Richardson encouraged students to engage in safe Halloween fun by following the regular procedures of proper masking, distancing, and handwashing. She wished the Westminster population a safe and happy Halloween.
She also discussed the College’s current stance in terms of enrollment numbers, emphasizing that registration will determine retention rates for fall 2021.
“The College’s budget is driven, in many ways, by enrollment. We are a tuition-dependent institution. Anything that we do as we plan for the current year and years ahead looks at enrollment…We had a larger entering class this fall than we had the previous two falls, so that will help [enrollment numbers].
“We’ll know more [about student retention rates] when registration is finished.
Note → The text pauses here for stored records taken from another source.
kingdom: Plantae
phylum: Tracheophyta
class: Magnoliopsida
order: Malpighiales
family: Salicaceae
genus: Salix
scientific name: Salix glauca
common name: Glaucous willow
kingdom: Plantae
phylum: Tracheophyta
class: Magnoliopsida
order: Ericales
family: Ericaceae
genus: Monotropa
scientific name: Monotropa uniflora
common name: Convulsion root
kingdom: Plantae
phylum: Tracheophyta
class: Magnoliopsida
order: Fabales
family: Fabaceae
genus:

The best predictor of whether someone’s planning to return next semester [is if] they register for classes…We’ll be looking at that with great care.”
Richardson explained the College’s process for addressing students who don’t register for the upcoming semester.
“Students who don’t register are contacted by their academic advisor or the department chair if they’re an advanced student well in the major. We’ll try to find out [why] they’re not able to register and try to mitigate [their reasons]. We’ll know, I think, a whole lot more [about retention rates] in two weeks—when registration’s wrapped up.”